The office makes available a web interface to Aegis. From this, it is possible to download individual changes, branch updates, or whole projects. All of this is already present in the Aegis distribution.

However, many corporate sites are not going to want to make all of their intimate development details to comprehensively available on the web. For such sites, I would suggest either a direct "behind the firewall" dial-in, or some virtual private networking software (which means users can use a local ISP, and still be treated "as if" they were behind the firewall).

If a VPN won't fly (due to company security policies), then selected encrypted updates could be posted "outside", or perhaps an procmail "change set service" could be arranged.

2.3.2. Developer to Office

It is unlikely (though possible) that you would have a web server on the developer's machine - usually you aren't connected, to the office pulling changes sets back is probably not viable.
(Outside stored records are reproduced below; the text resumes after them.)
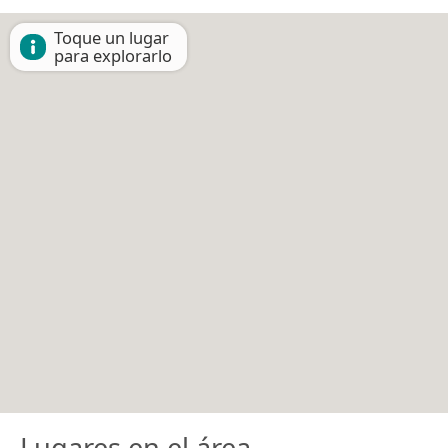
Toque un lugar
para explorarlo
Lugares en el área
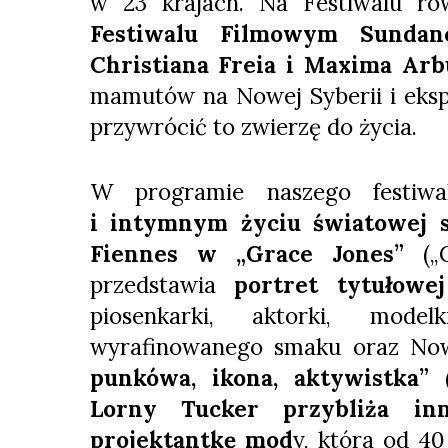
w 23 krajach. Na Festiwalu r
Festiwalu Filmowym Sundanc
Christiana Freia i Maxima Ar
mamutów na Nowej Syberii i eks
przywrócić to zwierzę do życia.
W programie naszego festi
i intymnym życiu światowej 
Fiennes w „Grace Jones”
(„G
przedstawia
portret tytułowe
piosenkarki, aktorki, model
wyrafinowanego smaku oraz Now
punkówa, ikona, aktywistka” (
Lorny Tucker przybliża inn
projektantkę mod
y, która od 40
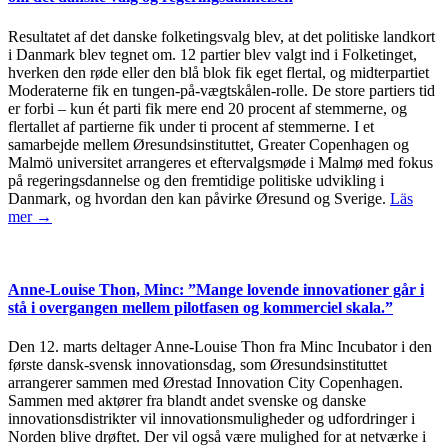
Resultatet af det danske folketingsvalg blev, at det politiske landkort
i Danmark blev tegnet om. 12 partier blev valgt ind i Folketinget,
hverken den røde eller den blå blok fik eget flertal, og midterpartiet
Moderaterne fik en tungen-på-vægtskålen-rolle. De store partiers tid
er forbi – kun ét parti fik mere end 20 procent af stemmerne, og
flertallet af partierne fik under ti procent af stemmerne. I et
samarbejde mellem Øresundsinstituttet, Greater Copenhagen og
Malmö universitet arrangeres et eftervalgsmøde i Malmø med fokus
på regeringsdannelse og den fremtidige politiske udvikling i
Danmark, og hvordan den kan påvirke Øresund og Sverige.
Läs
mer →
Anne-Louise Thon, Minc: ”Mange lovende innovationer går i
stå i overgangen mellem pilotfasen og kommerciel skala.”
Den 12. marts deltager Anne-Louise Thon fra Minc Incubator i den
første dansk-svensk innovationsdag, som Øresundsinstituttet
arrangerer sammen med Ørestad Innovation City Copenhagen.
Sammen med aktører fra blandt andet svenske og danske
innovationsdistrikter vil innovationsmuligheder og udfordringer i
Norden blive drøftet. Der vil også være mulighed for at netværke i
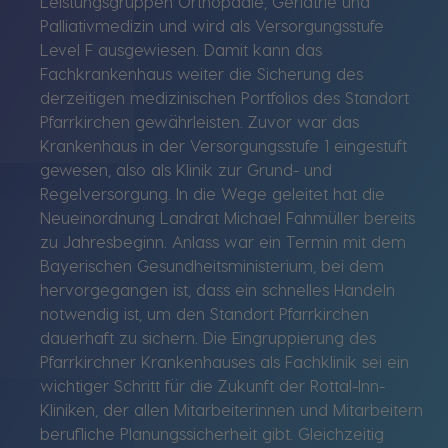
Leistungsgruppen Orthopädie, Geriatrie und
Palliativmedizin und wird als Versorgungsstufe
Level F ausgewiesen. Damit kann das
Fachkrankenhaus weiter die Sicherung des
derzeitigen medizinischen Portfolios des Standort
Pfarrkirchen gewährleisten. Zuvor war das
Krankenhaus in der Versorgungsstufe 1 eingestuft
gewesen, also als Klinik zur Grund- und
Regelversorgung. In die Wege geleitet hat die
Neueinordnung Landrat Michael Fahmüller bereits
zu Jahresbeginn. Anlass war ein Termin mit dem
Bayerischen Gesundheitsministerium, bei dem
hervorgegangen ist, dass ein schnelles Handeln
notwendig ist, um den Standort Pfarrkirchen
dauerhaft zu sichern. Die Eingruppierung des
Pfarrkirchner Krankenhauses als Fachklinik sei ein
wichtiger Schritt für die Zukunft der Rottal-Inn-
Kliniken, der allen Mitarbeiterinnen und Mitarbeitern
berufliche Planungssicherheit gibt. Gleichzeitig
The simplest mechanism is for the satellite developer to configure their Aegis project so that the trunk tracks the office version. Once a week (or more often if you get notified something significant has happened) pull down the latest version of "the office" as a change set and apply it. This way, the trunk tracks the official version.

The developer works in a sub-branch, with aeipass configured to e-mail branch integrations (but not individual change sets) back to the office. In this way, a work package can be encapsulated in a branch, and sent when finished. You also have the ability to manually send the branch at any earlier state, and it still encapsulates the set of changes you have made to date.